= Anna Maria Ashe =

British newsreader and television presenter

Anna Maria Ashe (born August 1953) is a British television presenter, best known as a newsreader for the local news programme, London Tonight.

==Announcing and newsreading in Scotland==

Anna began her career at Grampian Television in 1983 as a continuity announcer and newsreader for the station's short local news bulletins, North News (lunchtime) and North Headlines (late night). After a short stint announcing for Thames Television, Ashe joined BBC Scotland as an announcer and transmission director in 1986. During this time, she was also a presenter of Reporting Scotlands lunchtime news bulletins.

==From TVS announcing to LWT newsreading==
Shortly afterwards, Ashe joined Television South in Southampton, again as a continuity announcer. When in-vision continuity was phased out at TVS, she joined the regional news programme Coast to Coast, initially as a newsreader for the South edition of the programme.

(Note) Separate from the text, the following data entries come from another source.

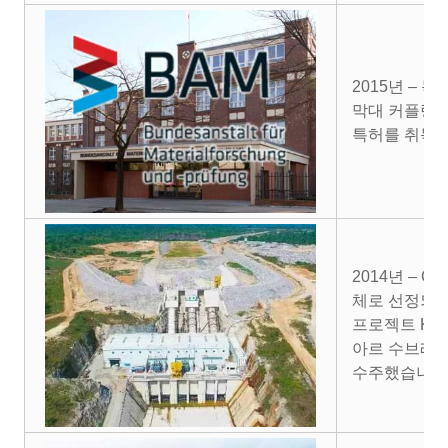
2015년 – 
막대 커플링 
특허를 취득
2014년 – 
체로 선정되었
프로젝트 K2
아르 수브레 
수주했습니다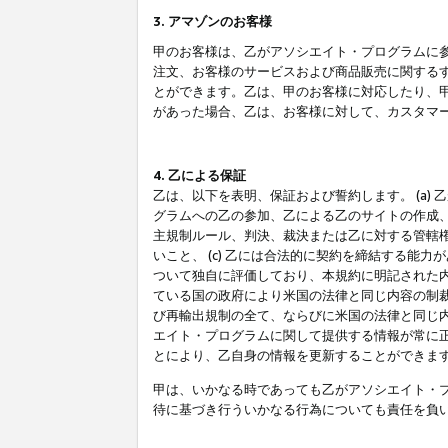
3. アマゾンのお客様
甲のお客様は、乙がアソシエイト・プログラムに
注文、お客様のサービスおよび商品販売に関する
とができます。乙は、甲のお客様に対応したり、
があった場合、乙は、お客様に対して、カスタマ
4. 乙による保証
乙は、以下を表明、保証および誓約します。 (a)
グラムへの乙の参加、乙による乙のサイトの作成
主規制ルール、判決、裁決または乙に対する管轄
いこと、 (c) 乙には合法的に契約を締結する能
ついて独自に評価しており、本規約に明記された内
ている国の政府により米国の法律と同じ内容の制裁
び再輸出規制の全て、ならびに米国の法律と同じ内
エイト・プログラムに関して提供する情報が常に
とにより、乙自身の情報を更新することができま
甲は、いかなる時であっても乙がアソシエイト・
待に基づき行ういかなる行為についても責任を負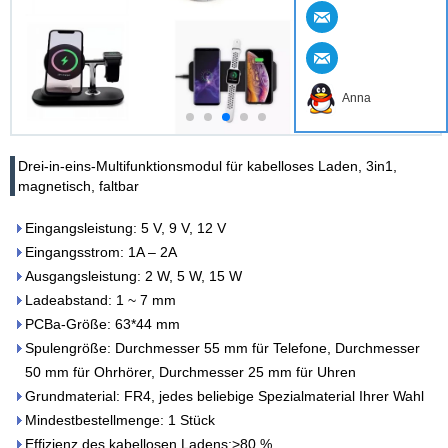
Anna
Drei-in-eins-Multifunktionsmodul für kabelloses Laden, 3in1,
magnetisch, faltbar
Eingangsleistung: 5 V, 9 V, 12 V
Eingangsstrom: 1A – 2A
Ausgangsleistung: 2 W, 5 W, 15 W
Ladeabstand: 1 ~ 7 mm
PCBa-Größe: 63*44 mm
Spulengröße: Durchmesser 55 mm für Telefone, Durchmesser
50 mm für Ohrhörer, Durchmesser 25 mm für Uhren
Grundmaterial: FR4, jedes beliebige Spezialmaterial Ihrer Wahl
Mindestbestellmenge: 1 Stück
Effizienz des kabellosen Ladens:>80 %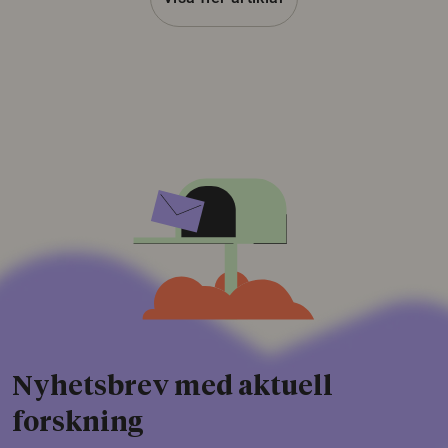
Nyhetsbrev med aktuell
forskning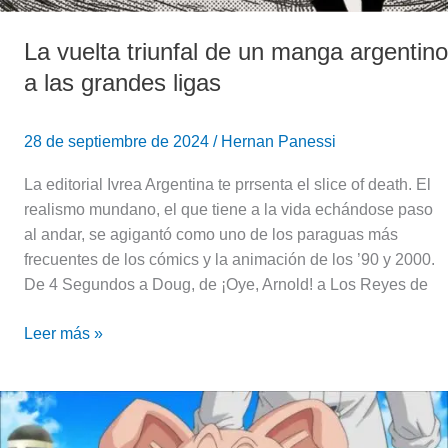
La vuelta triunfal de un manga argentino
a las grandes ligas
28 de septiembre de 2024
/
Hernan Panessi
La editorial Ivrea Argentina te prrsenta el slice of death. El
realismo mundano, el que tiene a la vida echándose paso
al andar, se agigantó como uno de los paraguas más
frecuentes de los cómics y la animación de los ’90 y 2000.
De 4 Segundos a Doug, de ¡Oye, Arnold! a Los Reyes de
Leer más »
Conocé
la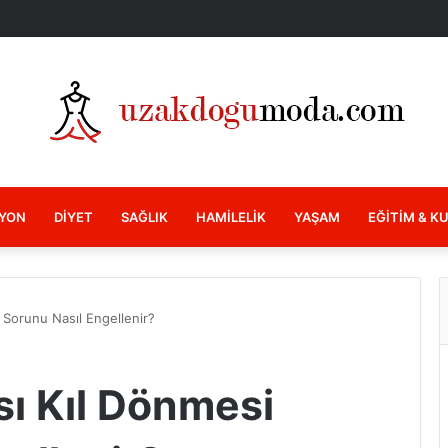
YON
DIYET
SAĞLIK
HAMILELIK
YAŞAM
EĞITIM & K
 Sorunu Nasıl Engellenir?
sı Kıl Dönmesi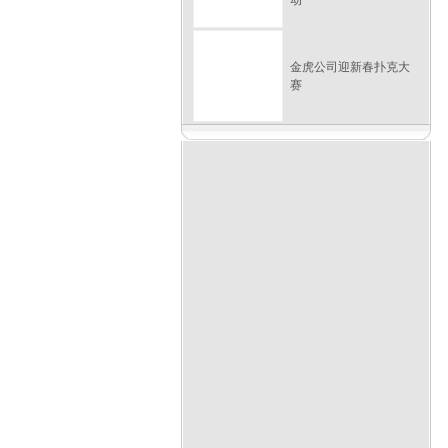
动
金虎公司迎新春扑克大
赛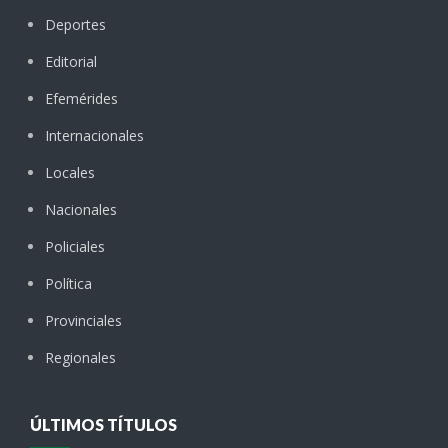
Deportes
Editorial
Efemérides
Internacionales
Locales
Nacionales
Policiales
Política
Provinciales
Regionales
ÚLTIMOS TÍTULOS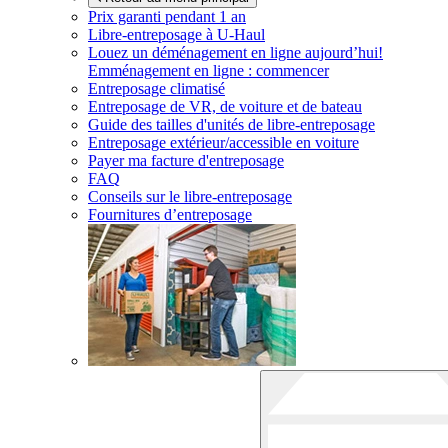
Prix garanti pendant 1 an
Libre-entreposage à
U-Haul
Louez un déménagement en ligne aujourd’hui!
Emménagement en ligne : commencer
Entreposage climatisé
Entreposage de VR, de voiture et de bateau
Guide des tailles d'unités de libre-entreposage
Entreposage extérieur/accessible en voiture
Payer ma facture d'entreposage
FAQ
Conseils sur le libre-entreposage
Fournitures d’entreposage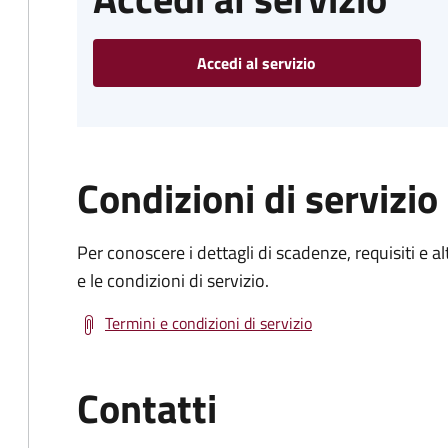
Accedi al servizio
Condizioni di servizio
Per conoscere i dettagli di scadenze, requisiti e al
e le condizioni di servizio.
Termini e condizioni di servizio
Contatti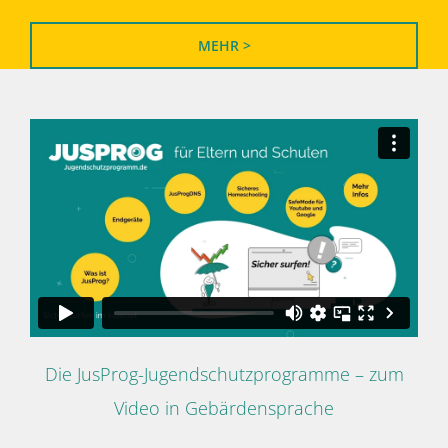
MEHR >
Die JusProg-Jugendschutzprogramme – zum
Video in Gebärdensprache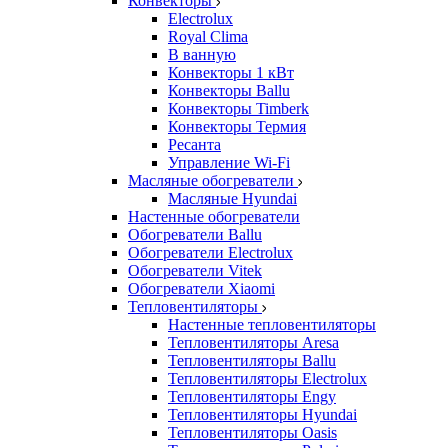
Конвекторы
Electrolux
Royal Clima
В ванную
Конвекторы 1 кВт
Конвекторы Ballu
Конвекторы Timberk
Конвекторы Термия
Ресанта
Управление Wi-Fi
Масляные обогреватели
Масляные Hyundai
Настенные обогреватели
Обогреватели Ballu
Обогреватели Electrolux
Обогреватели Vitek
Обогреватели Xiaomi
Тепловентиляторы
Настенные тепловентиляторы
Тепловентиляторы Aresa
Тепловентиляторы Ballu
Тепловентиляторы Electrolux
Тепловентиляторы Engy
Тепловентиляторы Hyundai
Тепловентиляторы Oasis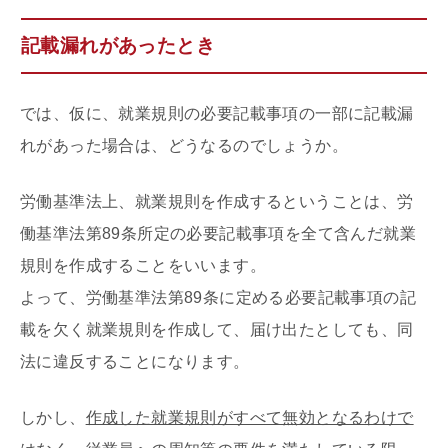
記載漏れがあったとき
では、仮に、就業規則の必要記載事項の一部に記載漏
れがあった場合は、どうなるのでしょうか。
労働基準法上、就業規則を作成するということは、労
働基準法第89条所定の必要記載事項を全て含んだ就業
規則を作成することをいいます。
よって、労働基準法第89条に定める必要記載事項の記
載を欠く就業規則を作成して、届け出たとしても、同
法に違反することになります。
しかし、
作成した就業規則がすべて無効となるわけで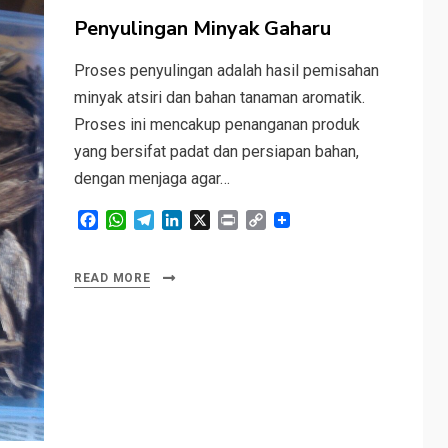
on
Penyulingan Minyak Gaharu
Proses penyulingan adalah hasil pemisahan
minyak atsiri dan bahan tanaman aromatik.
Proses ini mencakup penanganan produk
yang bersifat padat dan persiapan bahan,
dengan menjaga agar…
F
W
T
L
X
P
C
a
h
e
i
r
o
c
a
l
n
i
p
e
t
e
k
n
y
READ MORE
b
s
g
e
t
L
o
A
r
d
i
o
p
a
I
n
k
p
m
n
k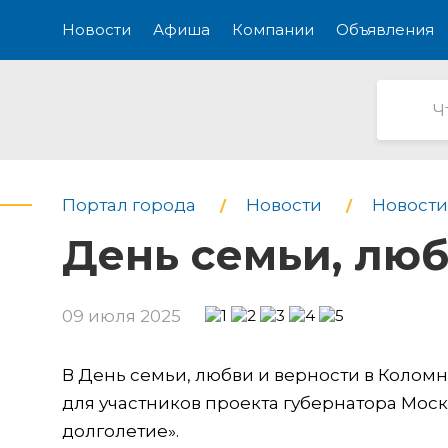
Новости
Афиша
Компании
Объявления
Портал города
Новости
Новости
День семьи, люб
09 июля 2025
В День семьи, любви и верности в Колом
для участников проекта губернатора Мос
долголетие».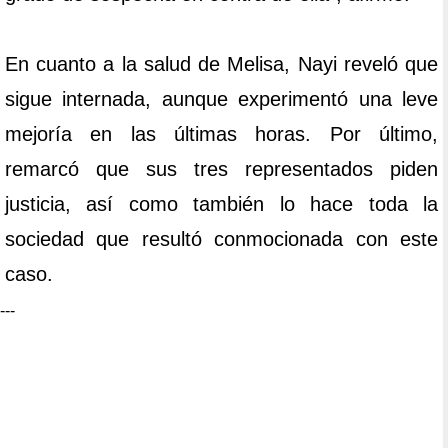
En cuanto a la salud de Melisa, Nayi reveló que
sigue internada, aunque experimentó una leve
mejoría en las últimas horas. Por último,
remarcó que sus tres representados piden
justicia, así como también lo hace toda la
sociedad que resultó conmocionada con este
caso.
---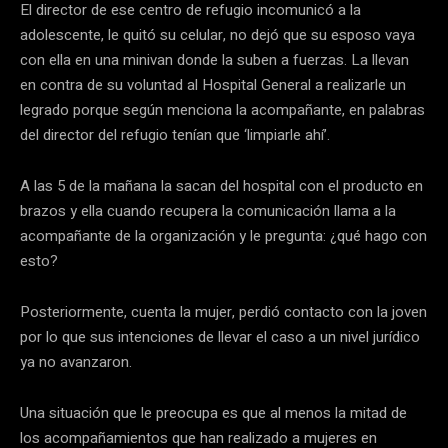
El director de ese centro de refugio incomunicó a la
adolescente, le quitó su celular, no dejó que su esposo vaya
con ella en una minivan donde la suben a fuerzas. La llevan
en contra de su voluntad al Hospital General a realizarle un
legrado porque según menciona la acompañante, en palabras
del director del refugio tenían que ‘limpiarle ahí’.
A las 5 de la mañana la sacan del hospital con el producto en
brazos y ella cuando recupera la comunicación llama a la
acompañante de la organización y le pregunta: ¿qué hago con
esto?
Posteriormente, cuenta la mujer, perdió contacto con la joven
por lo que sus intenciones de llevar el caso a un nivel jurídico
ya no avanzaron.
Una situación que le preocupa es que al menos la mitad de
los acompañamientos que han realizado a mujeres en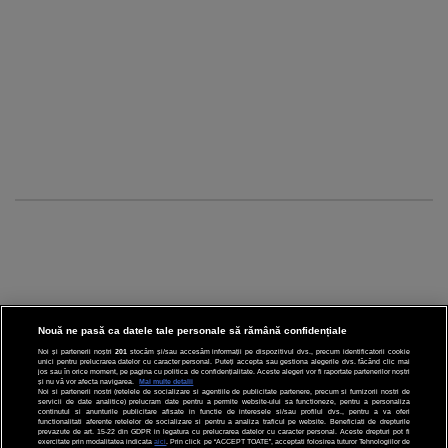
Nouă ne pasă ca datele tale personale să rămână confidențiale
Noi și partenerii noștri
201
stocăm și/sau accesăm informații pe dispozitivul dvs., precum identificatorii cookie
unici pentru prelucrarea datelor cu caracter personal. Puteți accepta sau gestiona alegerile dvs. făcând clic mai
CINEMA
jos sau în orice moment, pe pagina cu politica de confidențialitate. Aceste alegeri vor fi raportate partenerilor noștri
și nu vă vor afecta navigarea.
Mai multe detalii
Noi si partenerii nostri (retelele de socializare si agentiile de publicitate partenere, precum si furnizorii nostri de
servicii de date analitice) prelucram date pentru a permite website-ului sa functioneze, pentru a personaliza
DIVERTISMENT
continutul si anunturile publicitare afisate in functie de interesele si/sau profilul dvs., pentru a va oferi
functionalitati aferente retelelor de socializare si pentru a analiza traficul pe website. Beneficiati de drepturile
prevazute de art. 15-22 din GDPR in legatura cu prelucrarea datelor cu caracter personal. Aceste drepturi pot fi
STIRI
exercitate prin modalitatea indicata
aici
. Prin click pe “ACCEPT TOATE”, acceptati folosirea tuturor Tehnologiilor de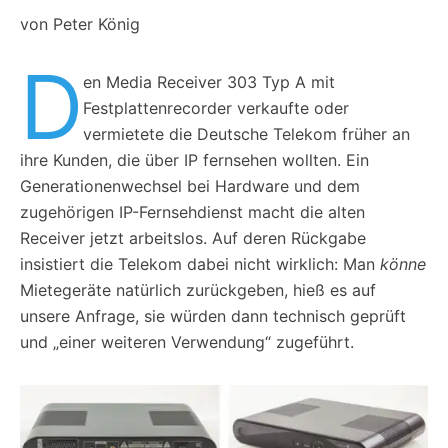
von Peter König
D
en Media Receiver 303 Typ A mit
Festplattenrecorder verkaufte oder
vermietete die Deutsche Telekom früher an
ihre Kunden, die über IP fernsehen wollten. Ein
Generationenwechsel bei Hardware und dem
zugehörigen IP-Fernsehdienst macht die alten
Receiver jetzt arbeitslos. Auf deren Rückgabe
insistiert die Telekom dabei nicht wirklich: Man
könne
Mietegeräte natürlich zurückgeben, hieß es auf
unsere Anfrage, sie würden dann technisch geprüft
und „einer weiteren Verwendung“ zugeführt.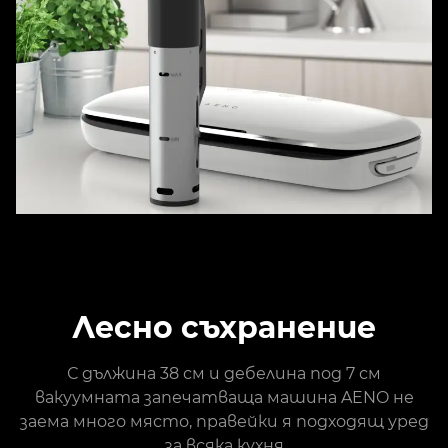
Лесно съхранение
С дължина 38 см и дебелина под 7 см
вакуумната запечатваща машина AENO не
заема много място, правейки я подходящ уред
за всяка кухня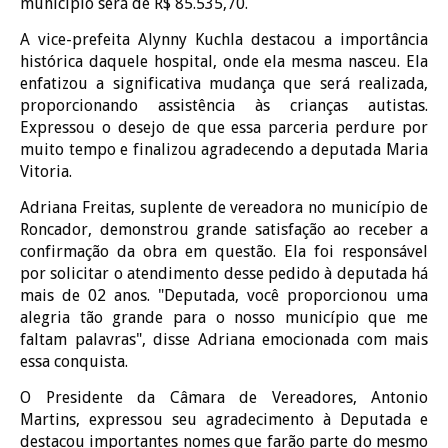
município será de R$ 85.535,70.
A vice-prefeita Alynny Kuchla destacou a importância
histórica daquele hospital, onde ela mesma nasceu. Ela
enfatizou a significativa mudança que será realizada,
proporcionando assistência às crianças autistas.
Expressou o desejo de que essa parceria perdure por
muito tempo e finalizou agradecendo a deputada Maria
Vitoria.
Adriana Freitas, suplente de vereadora no município de
Roncador, demonstrou grande satisfação ao receber a
confirmação da obra em questão. Ela foi responsável
por solicitar o atendimento desse pedido à deputada há
mais de 02 anos. "Deputada, você proporcionou uma
alegria tão grande para o nosso município que me
faltam palavras", disse Adriana emocionada com mais
essa conquista.
O Presidente da Câmara de Vereadores, Antonio
Martins, expressou seu agradecimento à Deputada e
destacou importantes nomes que farão parte do mesmo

Before long, she moved to Maidstone, Kent and joined the South East edition of Coast to Coast as a main presenter, alongside Mike Debens.

In 1989, Ashe left TVS (she was replaced by Liz Wickham on Coast To Coast South East) and joined London Weekend Television to present LWT News bulletins as part of an attempt by the company to boost their local news service at weekends. She also presented news round-ups during LWT's magazine programme Six O' Clock Live, presented by Frank Bough.

==London Tonight==
When LWT News ended days into January 1993, Anna joined the newly formed London News Network subsidiary of Carlton and LWT as a presenter of London Tonight. Anna also presented various regional programmes from the company including Summer Dream Ticket and Caring at Christmas. She stayed with LNN until the company was disbanded on Sunday 29 February 2004, after which, ITN took over production of the London news service. Anna Maria presented the last LNN-produced bulletin.

==After LNN==
Anna now specialises in corporate & charity work and is an ambassador for The Prince's Trust.

She has also appeared in cameo roles as a newsreader in The Bill, Bad Girls, Prime Suspect, and Footballers' Wives.